There were countless clever ways that I found myself being set up to be placed on a legal chopping block. Several times, someone brought something of petty value into the building, then claimed that the object in question had disappeared as they attempted to hold me responsible. Once a young woman who claimed to be crippled and walked with the aid of a cane, lent me a microwave oven, that was almost as ancient as the tower, for use at a private party. She delivered it in the box that it came in when it was purchased. Later she claimed that when she opened the box after taking the microwave back home, that the oven inside was the wrong color and did not match her newly painted white kitchen wall. Somehow, the microwave had transformed from white to pale yellow. Even though it matched the photo and serial number on the box, the woman demanded that I buy her a new oven. Observers told me that the evening of the party she was dancing wildly without need of her cane, when I was not there watching.

Sometimes I wasn’t sure whether I was operating a business or a theatre of the absurd. Exhibitions went well that I sponsored for serious professional artists, which usually included around 10 to 12 artworks accompanied by a price list, but it was sometimes another story, when I exhibited the artwork of students from a nearby art academy.
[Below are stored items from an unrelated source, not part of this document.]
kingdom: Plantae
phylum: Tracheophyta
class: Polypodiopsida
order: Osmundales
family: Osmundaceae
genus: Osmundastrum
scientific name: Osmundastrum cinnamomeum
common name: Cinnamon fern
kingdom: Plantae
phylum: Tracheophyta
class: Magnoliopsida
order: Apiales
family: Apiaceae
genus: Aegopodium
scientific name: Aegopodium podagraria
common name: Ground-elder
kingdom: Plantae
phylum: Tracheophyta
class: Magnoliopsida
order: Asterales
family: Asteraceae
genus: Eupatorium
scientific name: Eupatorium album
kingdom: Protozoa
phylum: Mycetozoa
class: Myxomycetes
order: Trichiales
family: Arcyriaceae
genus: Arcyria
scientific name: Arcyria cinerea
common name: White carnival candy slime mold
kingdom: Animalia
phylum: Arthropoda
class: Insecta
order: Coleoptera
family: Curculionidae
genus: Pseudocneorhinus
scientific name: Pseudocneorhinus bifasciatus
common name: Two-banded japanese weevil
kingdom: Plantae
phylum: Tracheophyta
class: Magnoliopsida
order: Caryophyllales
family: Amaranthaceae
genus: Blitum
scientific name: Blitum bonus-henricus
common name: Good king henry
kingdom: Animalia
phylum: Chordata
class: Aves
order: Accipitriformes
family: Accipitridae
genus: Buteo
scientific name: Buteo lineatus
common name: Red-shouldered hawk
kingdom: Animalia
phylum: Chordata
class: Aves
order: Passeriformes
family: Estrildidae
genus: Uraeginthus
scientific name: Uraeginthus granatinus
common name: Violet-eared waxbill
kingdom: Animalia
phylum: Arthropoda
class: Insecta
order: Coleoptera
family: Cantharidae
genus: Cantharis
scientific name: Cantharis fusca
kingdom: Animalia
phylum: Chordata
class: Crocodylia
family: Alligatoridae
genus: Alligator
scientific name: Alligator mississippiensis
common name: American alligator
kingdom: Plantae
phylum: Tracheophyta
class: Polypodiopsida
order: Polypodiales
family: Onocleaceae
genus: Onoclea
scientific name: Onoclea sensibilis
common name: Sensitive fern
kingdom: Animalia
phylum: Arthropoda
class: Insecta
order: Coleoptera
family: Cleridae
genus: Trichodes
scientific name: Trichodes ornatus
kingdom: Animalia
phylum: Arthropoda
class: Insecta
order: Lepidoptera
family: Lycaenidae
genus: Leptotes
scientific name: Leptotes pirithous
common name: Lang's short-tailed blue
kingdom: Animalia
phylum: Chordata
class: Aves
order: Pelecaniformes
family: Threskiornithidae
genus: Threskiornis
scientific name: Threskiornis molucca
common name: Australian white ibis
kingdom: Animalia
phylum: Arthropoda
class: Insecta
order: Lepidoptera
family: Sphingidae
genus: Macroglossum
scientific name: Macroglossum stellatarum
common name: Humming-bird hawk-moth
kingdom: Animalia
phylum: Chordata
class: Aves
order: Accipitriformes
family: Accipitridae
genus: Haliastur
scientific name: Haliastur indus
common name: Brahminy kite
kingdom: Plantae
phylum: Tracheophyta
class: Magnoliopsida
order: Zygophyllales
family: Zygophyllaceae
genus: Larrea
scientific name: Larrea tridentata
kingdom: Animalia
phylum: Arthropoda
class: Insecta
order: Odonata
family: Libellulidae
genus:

In two cases, they plastered the walls with countless tiny drawings. In both instances, the students later claimed that one of them had gone missing from the wall. Then they demanded I pay for their presumably lost artworks. The second time this happened, the student’s boyfriend threatened that he would call the police if I failed to I pay up. As just compensation, I offered him some tortilla chips and salsa made with ketchup.

Microwave ovens changing colors, tiny artworks mysteriously disappearing from the walls, tiles falling from the roof and banderoles falling off of wine bottles, the ghost must have done it! I was at the mercy of secretaries, assistants and managers who didn’t know the laws and students in need of a temporary job who could easily terrorize my business. Pegged as the foreigner with the loot for others to play with, so went the spirit of cultural exchange that inspired me to visit the “new” Poland in 1989 by special invitation.